Ich erinnerte mich auch an Geschichten, die mir Andy Herchen (The Misfits) über Ringo erzählt hatte und rief Andy an. Er verschaffte mir den 1. Text, eine Jugenderinnerung von Karl W. Pfeil, weitere sollten folgen.
Meine Ringo-Recherche führte zu den Archiven seiner Freunde, die Kulturschätze an Tondokumenten, Bildern und Geschichten bewahren. Ich hoffe, dass sich vielleicht das Stadtarchiv oder eine andere Institution darum bemüht, dass diese Schätze nicht verloren gehen.

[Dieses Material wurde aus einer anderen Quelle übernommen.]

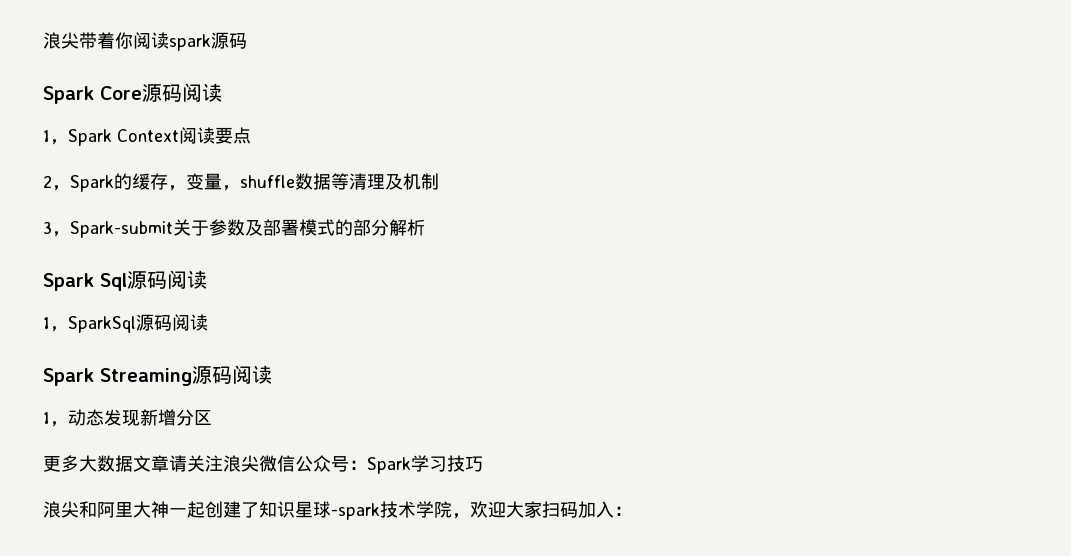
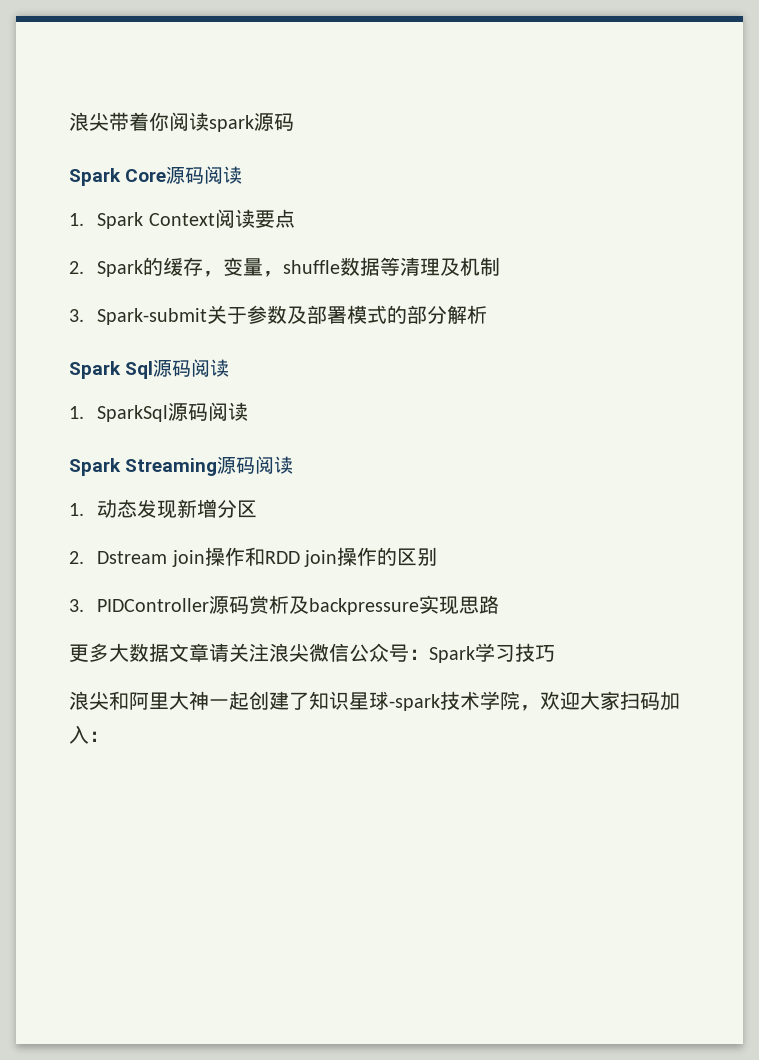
[43,130,68,145] 1， -> [69,213,84,226] 1.
[43,175,70,191] 2， -> [69,261,84,274] 2.
[43,221,70,237] 3， -> [69,309,84,322] 3.
[43,317,68,332] 1， -> [69,406,84,419] 1.
[43,412,68,427] 1， -> [69,503,84,516] 1.
(212, 417) none -> [69,547,438,567] [69,595,500,615] // 2. Dstream join操作和RDD join操作的区别 // 3. PIDController源码赏析及backpressure实现思路

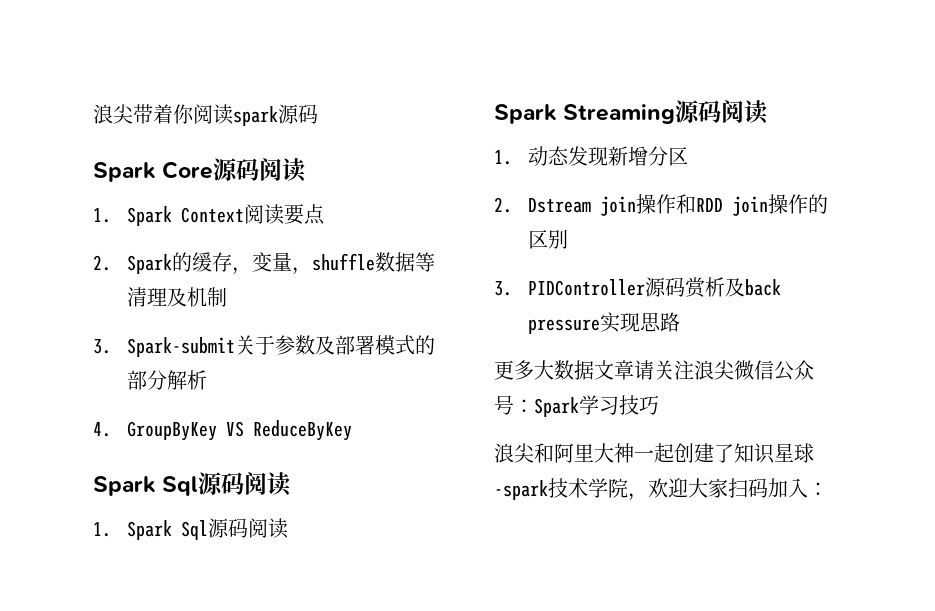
(488, 314) none -> [93,420,352,441] // 4. GroupByKey VS ReduceByKey
[97,405,169,422] SparkSql -> [126,520,208,540] Spark Sql
[309,598,420,615] backpressure -> [744,279,781,296] [527,319,600,334] back pressure

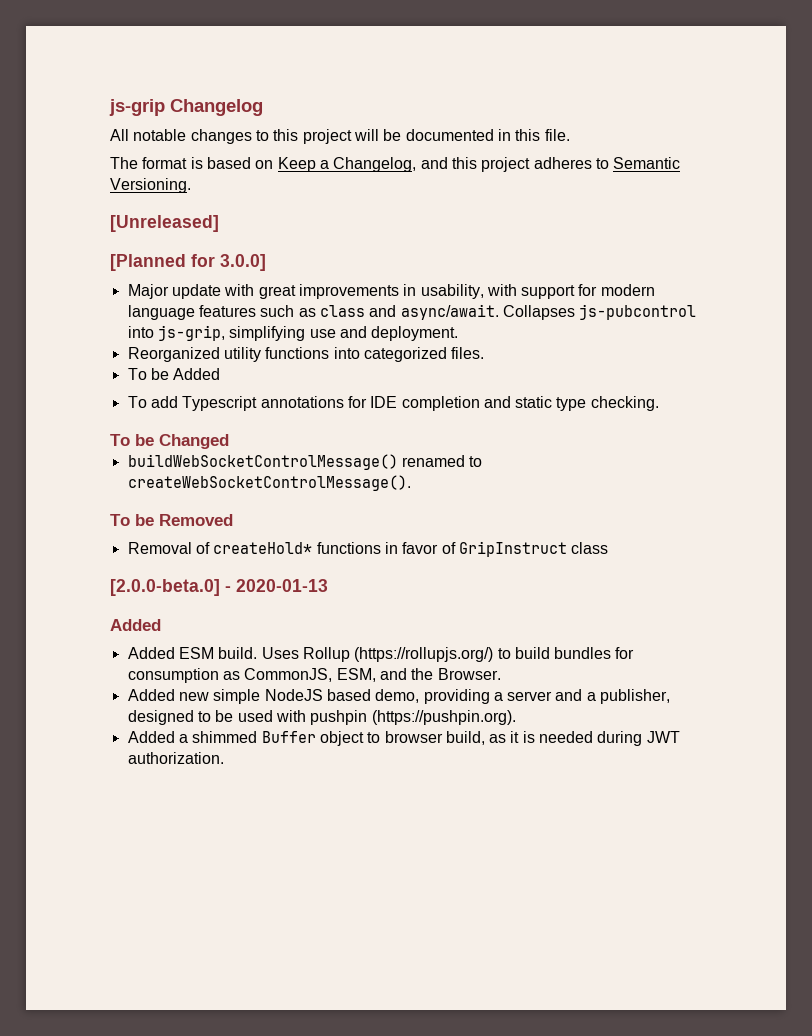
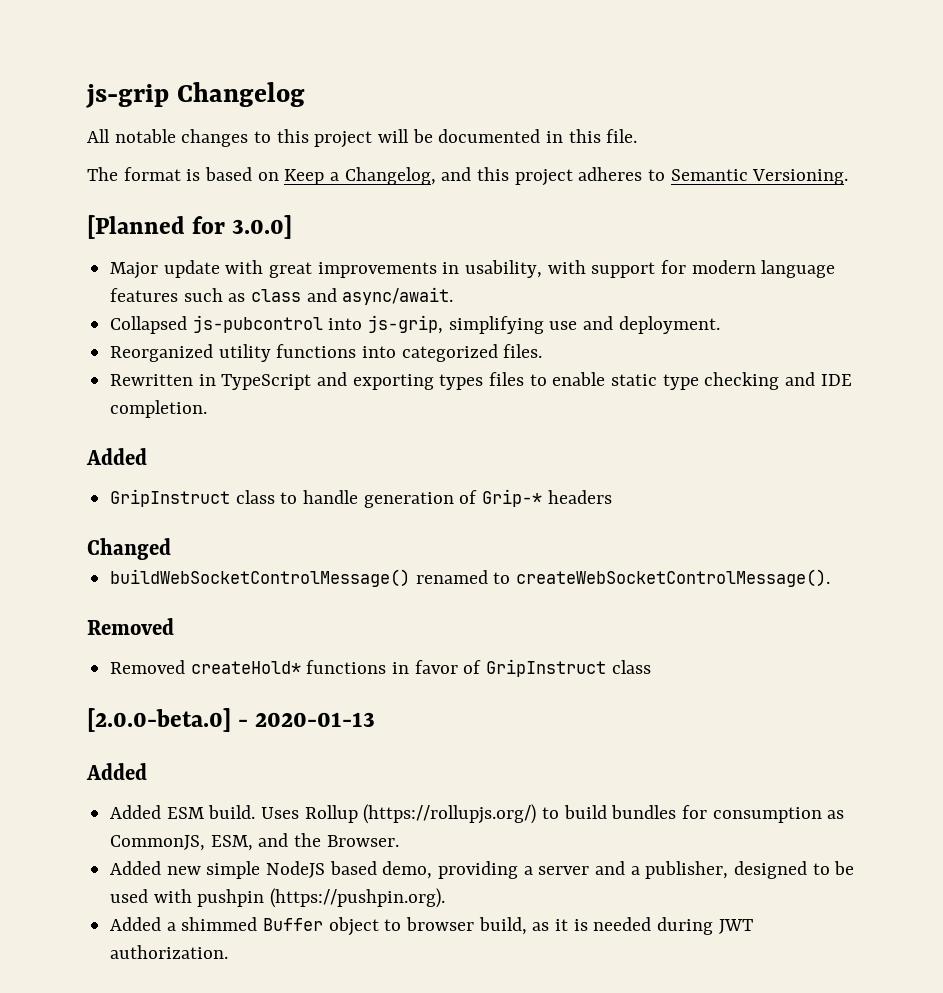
[110,215,219,232] // [Unreleased] -> (849, 177) none
[502,305,575,320] Collapses -> [110,316,188,334] // Collapsed
[127,368,221,380] [127,396,659,411] [110,434,154,446] To be Added // To add Typescript annotations for IDE completion and static type checking. // To be -> [110,372,852,390] [110,400,208,418] [86,448,147,465] [110,489,612,508] Rewritten in TypeScript and exporting types files to enable static type checking and IDE completion. // Added // GripInstruct class to handle generation of Grip-* headers //
[110,514,154,526] To be -> (831, 578) none
[127,542,210,554] Removal of -> [110,660,186,674] Removed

Die Gespräche mit Jürgen Balzer, Tommy Kastl und anderen Zeitgenossen eröffneten mir einen kurzen Blick in diese regionale, miteinander über Jahrzehnte verwobene Musikszene, die ich zwar als Zuhörer hin und wieder erlebt habe, von der ich als Folk-Musiker aber nie ein Teil war.
Dass ich diese Musiker und ihre Geschichten, Bilder und Tondokumente kennenlernen durfte, verdanke ich dem Ausnahmekünstler, den sie ‚Ringo‘ nannten. Danke!
Vielen Dank auch an alle, die bereit waren, Ringo mit ihrem Beitrag oder ihren Kontakten zu würdigen.